**Task description**. Every entry that follows should be output exactly, and every image in it left out.

____________________

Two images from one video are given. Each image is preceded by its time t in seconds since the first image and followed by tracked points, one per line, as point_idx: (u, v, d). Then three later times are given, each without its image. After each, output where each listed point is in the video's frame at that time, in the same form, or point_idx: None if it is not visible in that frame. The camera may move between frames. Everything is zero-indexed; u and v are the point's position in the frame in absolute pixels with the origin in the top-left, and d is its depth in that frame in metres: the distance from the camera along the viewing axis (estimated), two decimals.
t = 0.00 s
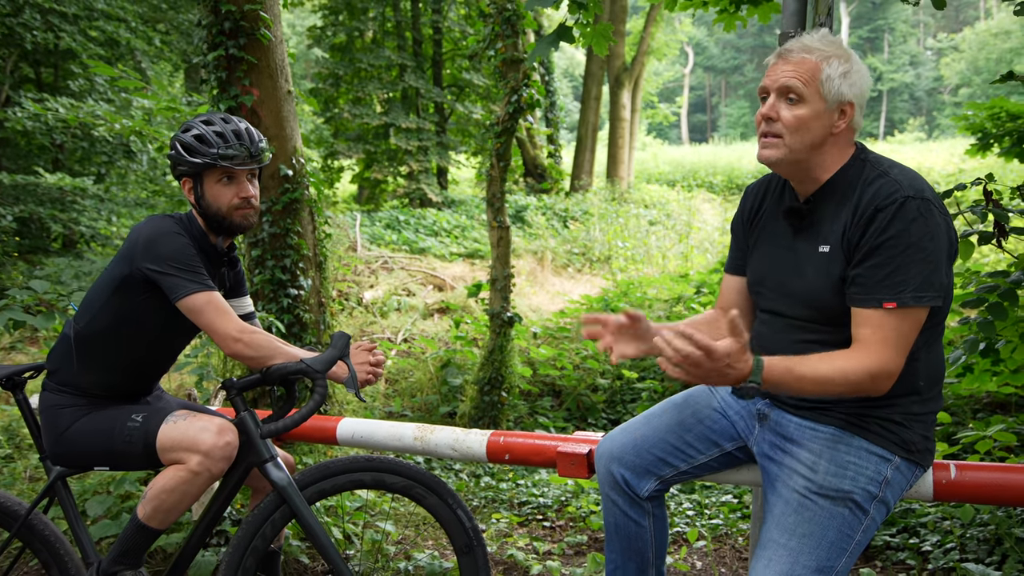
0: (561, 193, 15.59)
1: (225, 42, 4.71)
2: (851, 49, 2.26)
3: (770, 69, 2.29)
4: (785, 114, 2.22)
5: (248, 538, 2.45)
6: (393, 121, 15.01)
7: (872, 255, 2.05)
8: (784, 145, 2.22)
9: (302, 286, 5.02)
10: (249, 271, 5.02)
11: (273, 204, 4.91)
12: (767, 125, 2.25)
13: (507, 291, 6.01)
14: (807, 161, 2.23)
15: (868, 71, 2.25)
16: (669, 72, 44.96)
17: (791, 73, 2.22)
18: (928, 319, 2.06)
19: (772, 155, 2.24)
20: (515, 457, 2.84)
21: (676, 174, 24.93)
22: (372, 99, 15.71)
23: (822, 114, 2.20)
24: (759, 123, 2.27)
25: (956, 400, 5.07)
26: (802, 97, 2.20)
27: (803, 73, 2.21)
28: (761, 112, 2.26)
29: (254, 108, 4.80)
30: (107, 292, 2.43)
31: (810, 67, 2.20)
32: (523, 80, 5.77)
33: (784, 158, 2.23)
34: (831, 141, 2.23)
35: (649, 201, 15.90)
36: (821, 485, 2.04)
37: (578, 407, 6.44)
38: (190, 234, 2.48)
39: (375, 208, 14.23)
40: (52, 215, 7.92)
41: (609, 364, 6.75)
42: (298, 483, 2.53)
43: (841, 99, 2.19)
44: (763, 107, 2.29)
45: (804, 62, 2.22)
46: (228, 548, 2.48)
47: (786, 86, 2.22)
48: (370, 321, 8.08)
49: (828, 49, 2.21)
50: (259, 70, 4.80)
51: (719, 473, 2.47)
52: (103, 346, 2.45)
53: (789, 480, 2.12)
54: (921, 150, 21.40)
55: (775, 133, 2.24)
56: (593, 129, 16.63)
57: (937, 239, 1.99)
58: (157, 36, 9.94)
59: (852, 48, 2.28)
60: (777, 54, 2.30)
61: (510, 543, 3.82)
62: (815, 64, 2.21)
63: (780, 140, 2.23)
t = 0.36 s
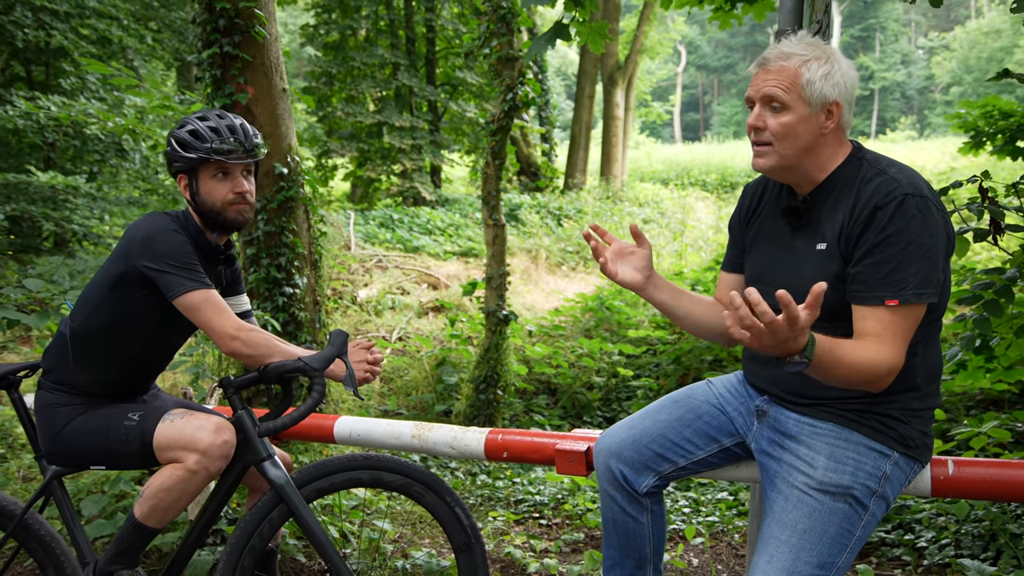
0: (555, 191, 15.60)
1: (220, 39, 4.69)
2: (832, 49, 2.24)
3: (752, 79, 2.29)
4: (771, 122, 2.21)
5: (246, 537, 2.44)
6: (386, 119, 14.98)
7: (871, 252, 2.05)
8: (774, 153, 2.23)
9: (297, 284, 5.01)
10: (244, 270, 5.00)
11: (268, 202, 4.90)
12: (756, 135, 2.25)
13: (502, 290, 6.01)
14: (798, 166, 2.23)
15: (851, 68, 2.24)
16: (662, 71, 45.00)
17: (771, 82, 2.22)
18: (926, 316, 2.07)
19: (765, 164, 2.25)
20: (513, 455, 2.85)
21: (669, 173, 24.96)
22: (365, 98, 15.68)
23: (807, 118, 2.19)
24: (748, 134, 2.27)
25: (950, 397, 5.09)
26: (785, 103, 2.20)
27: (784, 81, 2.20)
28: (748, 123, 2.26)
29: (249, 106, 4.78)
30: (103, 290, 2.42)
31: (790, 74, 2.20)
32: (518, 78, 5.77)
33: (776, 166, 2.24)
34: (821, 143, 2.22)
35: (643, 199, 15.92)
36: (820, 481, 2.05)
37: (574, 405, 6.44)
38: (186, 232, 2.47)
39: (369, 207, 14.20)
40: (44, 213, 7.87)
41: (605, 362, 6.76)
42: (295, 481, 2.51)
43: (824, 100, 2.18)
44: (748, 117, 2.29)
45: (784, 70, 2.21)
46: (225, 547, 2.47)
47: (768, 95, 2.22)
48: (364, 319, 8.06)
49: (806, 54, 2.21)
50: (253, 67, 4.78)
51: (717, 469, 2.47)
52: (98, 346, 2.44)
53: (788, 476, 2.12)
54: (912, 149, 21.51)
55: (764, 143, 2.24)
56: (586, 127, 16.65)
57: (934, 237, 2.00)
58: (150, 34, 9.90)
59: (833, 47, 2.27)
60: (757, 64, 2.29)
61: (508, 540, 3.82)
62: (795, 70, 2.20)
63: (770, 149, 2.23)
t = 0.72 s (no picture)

____________________

**Solution**.
Two images from one video are given. Each image is preceded by its time t in seconds since the first image and followed by tracked points, one per line, as point_idx: (u, v, d). Then three later times are given, each without its image. After each, output where each listed point is in the video's frame at that time, in the same form, or point_idx: None if it is not visible in that frame. The camera may move between frames. Everything is zero-indexed; u and v are the point's position in the frame in absolute pixels with the origin in the top-left, and d is its depth in that frame in metres: the distance from the camera along the viewing axis (estimated), two decimals.
t = 0.00 s
0: (561, 193, 15.59)
1: (225, 42, 4.71)
2: (851, 49, 2.26)
3: (770, 69, 2.29)
4: (785, 114, 2.22)
5: (248, 538, 2.45)
6: (393, 121, 15.01)
7: (872, 255, 2.05)
8: (784, 145, 2.22)
9: (302, 286, 5.02)
10: (249, 271, 5.02)
11: (273, 204, 4.91)
12: (767, 125, 2.25)
13: (507, 291, 6.01)
14: (807, 161, 2.23)
15: (868, 71, 2.25)
16: (669, 72, 44.96)
17: (791, 73, 2.22)
18: (928, 319, 2.06)
19: (772, 155, 2.24)
20: (515, 457, 2.84)
21: (676, 174, 24.93)
22: (372, 99, 15.71)
23: (822, 114, 2.20)
24: (759, 123, 2.27)
25: (956, 400, 5.07)
26: (802, 97, 2.20)
27: (803, 73, 2.21)
28: (761, 112, 2.26)
29: (254, 108, 4.80)
30: (107, 292, 2.43)
31: (810, 67, 2.20)
32: (523, 80, 5.77)
33: (784, 158, 2.23)
34: (831, 141, 2.23)
35: (649, 201, 15.90)
36: (821, 485, 2.04)
37: (578, 407, 6.44)
38: (190, 234, 2.48)
39: (375, 208, 14.23)
40: (52, 215, 7.92)
41: (609, 364, 6.75)
42: (298, 483, 2.53)
43: (841, 99, 2.19)
44: (763, 107, 2.29)
45: (804, 62, 2.22)
46: (228, 548, 2.48)
47: (786, 86, 2.22)
48: (370, 321, 8.08)
49: (828, 49, 2.21)
50: (259, 70, 4.80)
51: (719, 473, 2.47)
52: (103, 346, 2.45)
53: (789, 480, 2.12)
54: (921, 150, 21.40)
55: (775, 133, 2.24)
56: (593, 129, 16.63)
57: (937, 239, 1.99)
58: (157, 36, 9.94)
59: (852, 48, 2.28)
60: (777, 54, 2.30)
61: (510, 543, 3.82)
62: (815, 64, 2.21)
63: (780, 140, 2.23)
t = 0.36 s
0: (555, 191, 15.60)
1: (220, 39, 4.69)
2: (832, 49, 2.24)
3: (752, 79, 2.29)
4: (771, 122, 2.21)
5: (246, 537, 2.44)
6: (386, 119, 14.98)
7: (871, 252, 2.05)
8: (774, 153, 2.23)
9: (297, 284, 5.01)
10: (244, 270, 5.00)
11: (268, 202, 4.90)
12: (756, 135, 2.25)
13: (502, 290, 6.01)
14: (798, 166, 2.23)
15: (851, 68, 2.24)
16: (662, 71, 45.00)
17: (771, 82, 2.22)
18: (926, 316, 2.07)
19: (765, 164, 2.25)
20: (513, 455, 2.85)
21: (669, 173, 24.96)
22: (365, 98, 15.68)
23: (807, 118, 2.19)
24: (748, 134, 2.27)
25: (950, 397, 5.09)
26: (785, 103, 2.20)
27: (784, 81, 2.20)
28: (748, 123, 2.26)
29: (249, 106, 4.78)
30: (103, 290, 2.42)
31: (790, 74, 2.20)
32: (518, 78, 5.77)
33: (776, 166, 2.24)
34: (821, 143, 2.22)
35: (643, 199, 15.92)
36: (820, 481, 2.05)
37: (574, 405, 6.44)
38: (186, 232, 2.47)
39: (369, 207, 14.20)
40: (44, 213, 7.87)
41: (605, 362, 6.76)
42: (295, 481, 2.51)
43: (824, 100, 2.18)
44: (748, 117, 2.29)
45: (784, 70, 2.21)
46: (225, 547, 2.47)
47: (768, 95, 2.22)
48: (364, 319, 8.06)
49: (806, 54, 2.21)
50: (253, 67, 4.78)
51: (717, 469, 2.47)
52: (98, 346, 2.44)
53: (788, 476, 2.12)
54: (912, 149, 21.51)
55: (764, 143, 2.24)
56: (586, 127, 16.65)
57: (934, 237, 2.00)
58: (150, 34, 9.90)
59: (833, 47, 2.27)
60: (757, 64, 2.29)
61: (508, 540, 3.82)
62: (795, 70, 2.20)
63: (770, 149, 2.23)
t = 0.72 s (no picture)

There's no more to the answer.